=== Begin Enclosure ===

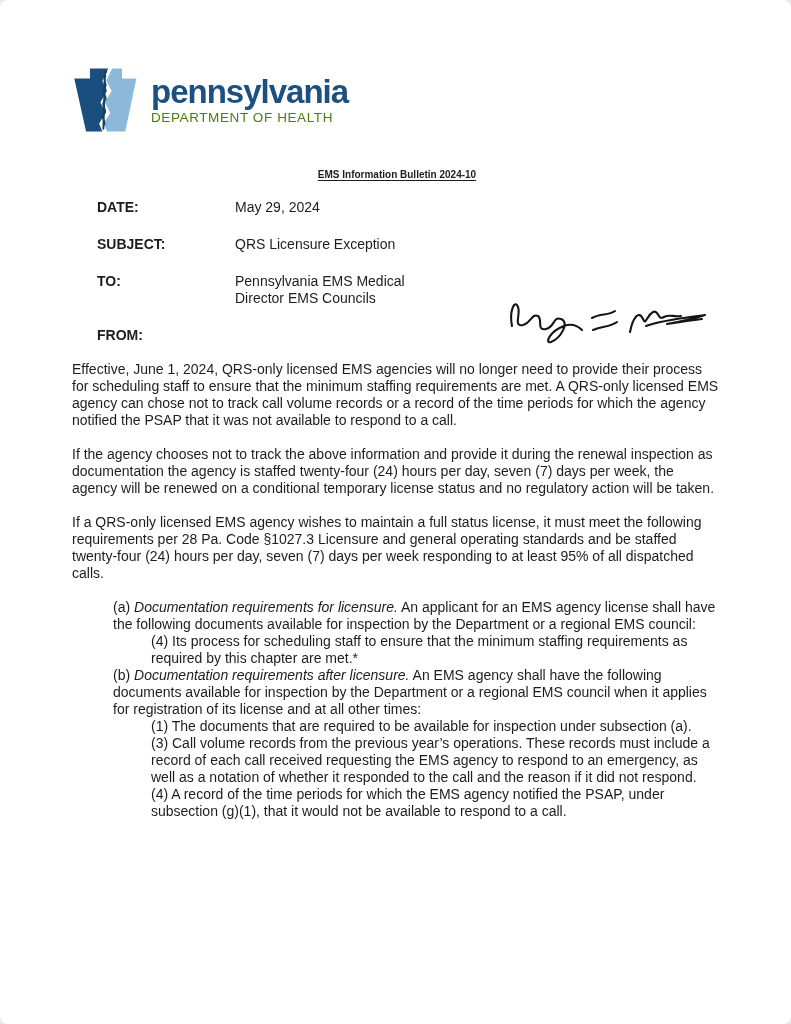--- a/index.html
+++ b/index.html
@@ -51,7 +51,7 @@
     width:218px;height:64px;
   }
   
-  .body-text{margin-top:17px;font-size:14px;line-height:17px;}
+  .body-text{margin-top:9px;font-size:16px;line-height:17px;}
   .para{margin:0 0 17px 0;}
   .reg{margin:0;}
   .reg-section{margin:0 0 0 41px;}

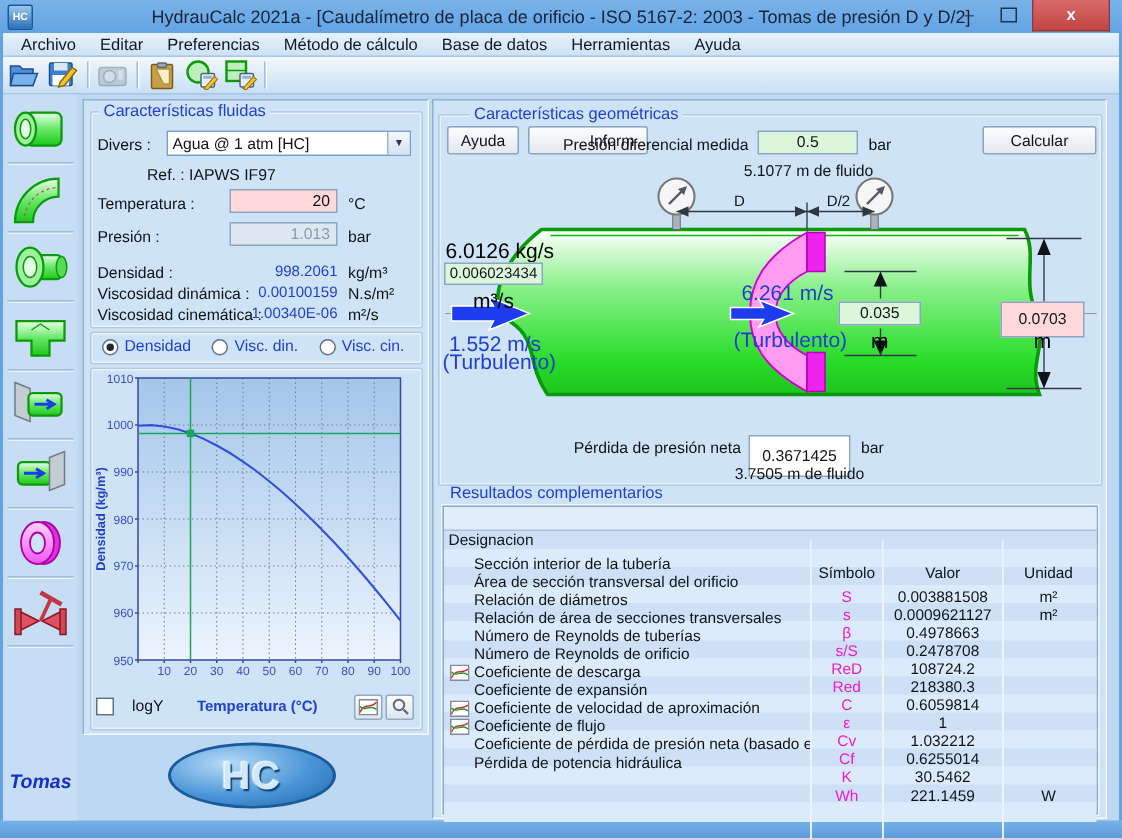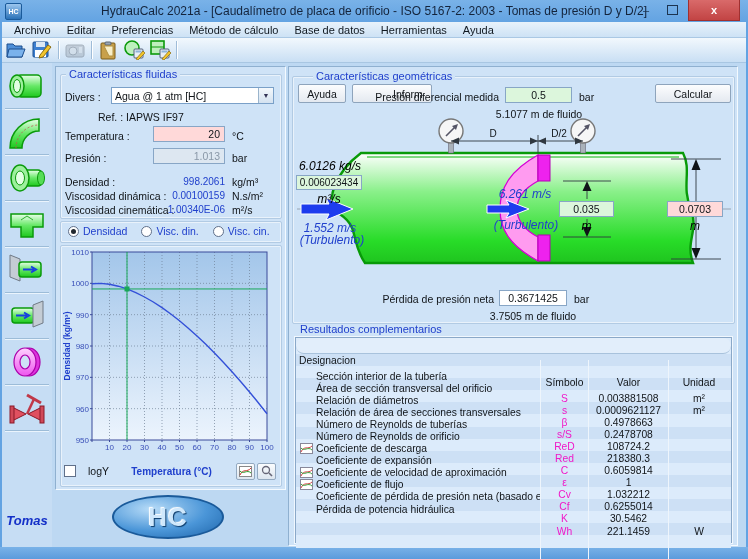--- a/index.html
+++ b/index.html
@@ -90,7 +90,7 @@
     background:radial-gradient(ellipse at 35% 30%,#b8dcf8,#4b96d8 55%,#1d64aa);
     border:2px solid #1a5a9a;box-sizing:border-box;display:flex;align-items:center;justify-content:center;}
   #hc-logo span{font-size:26px;font-weight:bold;color:#cfe8fc;text-shadow:1px 1px 1px #0a3a6a,-1px -1px 1px #ffffff;letter-spacing:1px;}
-  .dlabel{position:absolute;font-size:12px;white-space:nowrap;font-style:italic;}
+  .dlabel{position:absolute;font-size:14px;white-space:nowrap;}
   .dlabel.blue{color:#2040cc;}
   .dlabel.ctr{text-align:center;}
 </style>

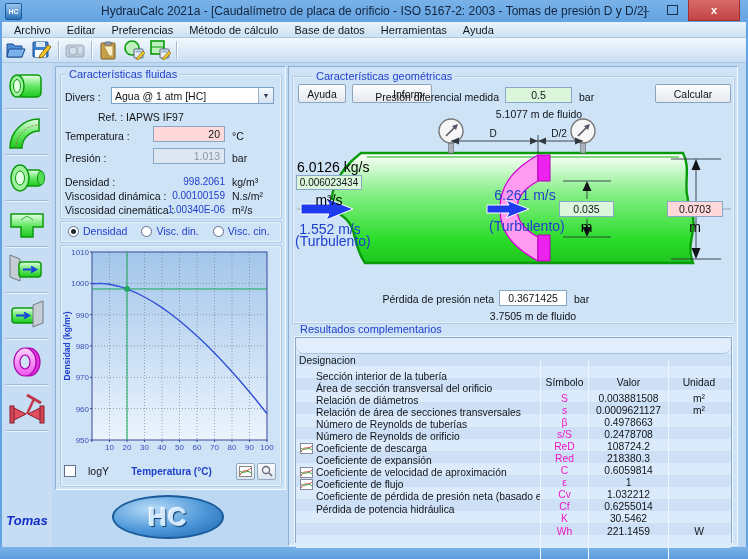--- a/index.html
+++ b/index.html
@@ -488,7 +488,7 @@
       <div class="dlabel blue ctr" style="left:194px;top:103px;width:74px;">(Turbulento)</div>
       <div class="field green center" style="left:264px;top:86px;width:55px;height:16px;">0.035</div>
       <div class="dlabel ctr" style="left:264px;top:104px;width:55px;">m</div>
-      <div class="field pink center" style="left:372px;top:86px;width:56px;height:16px;">0.0703</div>
+      <div class="field pink center" style="left:372px;top:86px;width:56px;height:24px;">0.0703</div>
       <div class="dlabel ctr" style="left:372px;top:104px;width:56px;">m</div>
     </div>
 

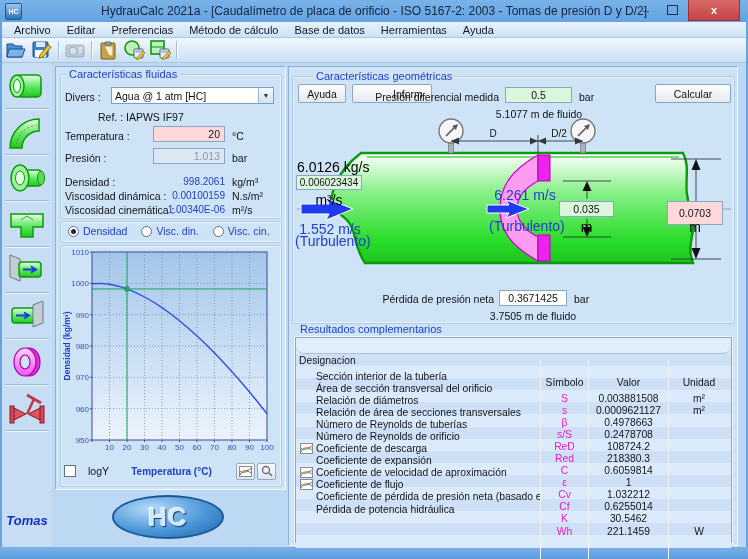--- a/index.html
+++ b/index.html
@@ -493,7 +493,7 @@
     </div>
 
     <div class="lbl" style="left:60px;top:226px;width:145px;text-align:right;">Pérdida de presión neta</div>
-    <div class="field center" style="left:210px;top:223px;width:68px;height:16px;">0.3671425</div>
+    <div class="field center" style="left:210px;top:223px;width:68px;height:28px;">0.3671425</div>
     <div class="lbl" style="left:285px;top:226px;">bar</div>
     <div class="lbl" style="left:178px;top:243px;width:132px;text-align:center;">3.7505 m de fluido</div>
 

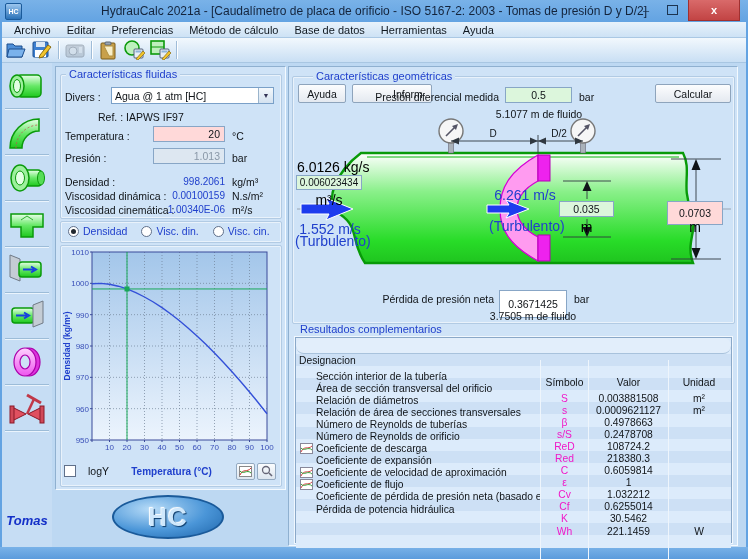--- a/index.html
+++ b/index.html
@@ -74,7 +74,7 @@
   
   #results-table{position:absolute;border:1px solid #8aa8c8;background:#dcebfb;box-shadow:0 0 0 1px #f0f7fe;}
   .t-row{display:grid;grid-template-columns:244px 48px 80px 61px;height:12.1px;align-items:center;}
-  .t-row.header{height:15px;background:#e2eefb;border-bottom:1px solid #a8c2dc;border-radius:8px;}
+  .t-row.header{height:15px;background:#e2eefb;border-bottom:1px solid #a8c2dc;}
   .t-row.odd{background:#cde0f5;}
   .t-row.even{background:#dcebfb;}
   .t-cell{font-size:10.3px;color:#101418;overflow:hidden;white-space:nowrap;height:100%;display:flex;align-items:center;}

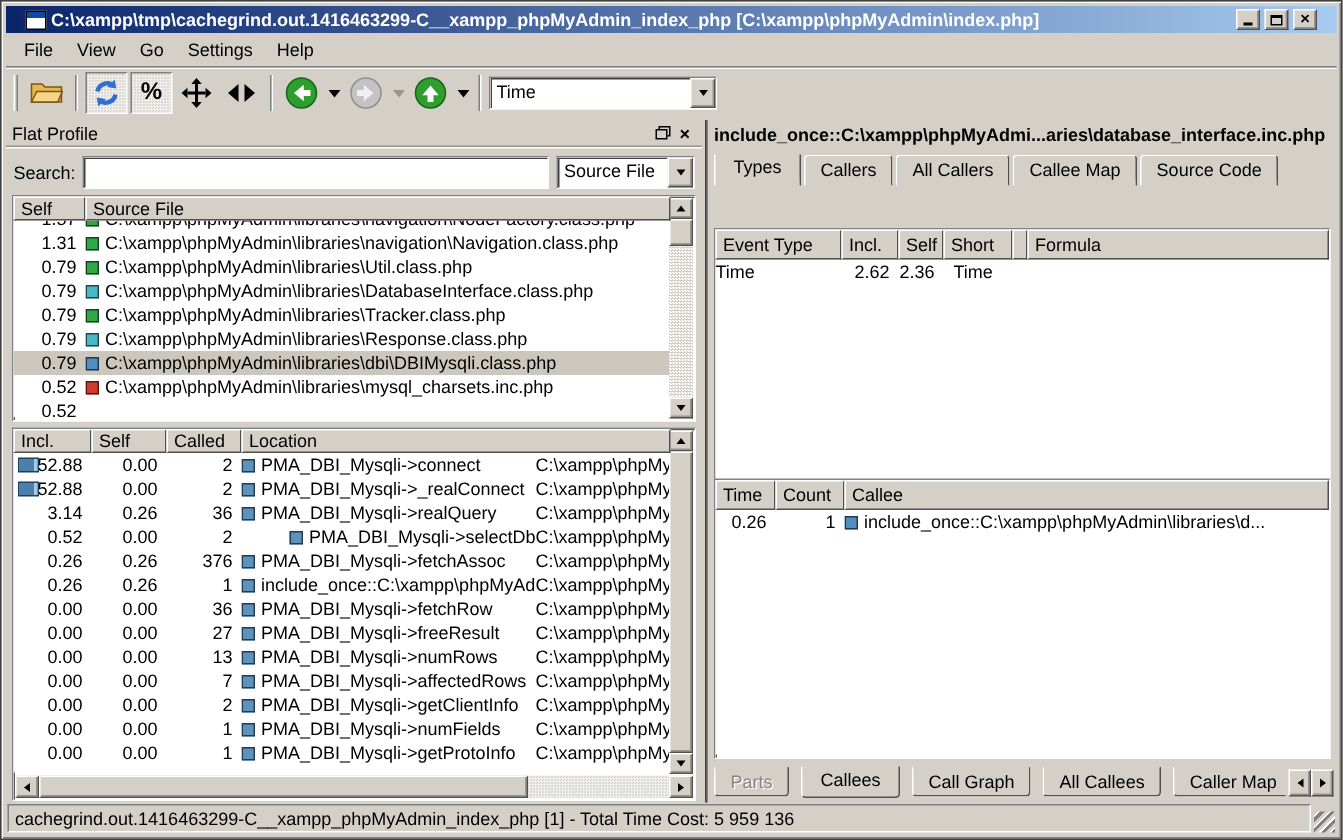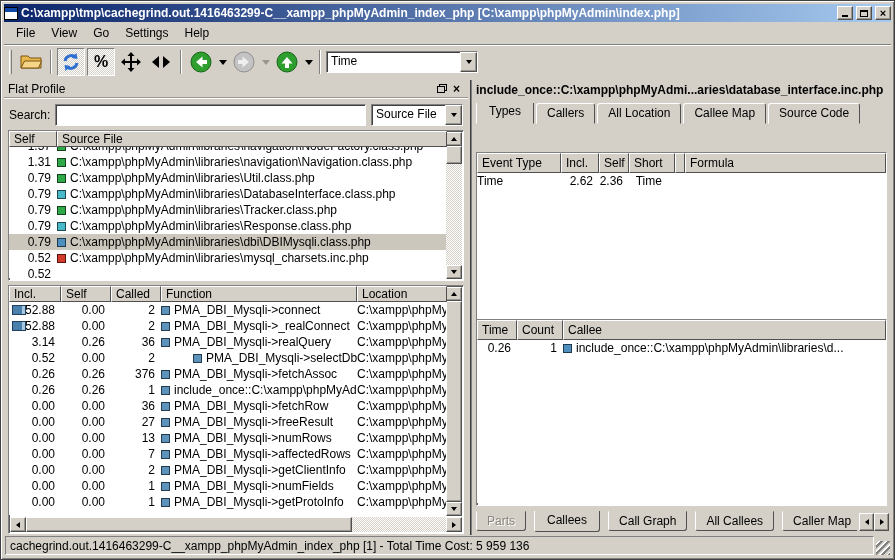--- a/index.html
+++ b/index.html
@@ -14,7 +14,7 @@
 
   
   .titlebar{position:absolute;left:3px;top:3px;right:3px;height:18px;
-    background:linear-gradient(to right,#0a246a,#a6caf0);display:flex;align-items:center;gap:3px;padding:0 0;}
+    background:linear-gradient(to right,#0a246a,#a6caf0);display:flex;align-items:center;gap:3px;padding:0 13px;}
   .titlebar .title{color:#fff;font-weight:bold;white-space:nowrap;overflow:hidden;flex:1;font-size:12px;}
   .appicon{width:14px;height:13px;background:#fff;border:1px solid #000;position:relative;flex:0 0 auto;}
   .appicon::before{content:"";position:absolute;left:0;top:0;right:0;height:4px;background:#1048a8;}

=== End Enclosure ===

* _REQUIRED WORK_:
When the word "flex" appears in a line of the listing, pull that line out.

* _WRITTEN ANSWER_:
     border:2px solid #1a5a9a;box-sizing:border-box;display:flex;align-items:center;justify-content:center;}
   .t-cell{font-size:10.3px;color:#101418;overflow:hidden;white-space:nowrap;height:100%;display:flex;align-items:center;}
-    background:linear-gradient(to right,#0a246a,#a6caf0);display:flex;align-items:center;gap:3px;padding:0 0;}
+    background:linear-gradient(to right,#0a246a,#a6caf0);display:flex;align-items:center;gap:3px;padding:0 13px;}
   .titlebar .title{color:#fff;font-weight:bold;white-space:nowrap;overflow:hidden;flex:1;font-size:12px;}
   .appicon{width:14px;height:13px;background:#fff;border:1px solid #000;position:relative;flex:0 0 auto;}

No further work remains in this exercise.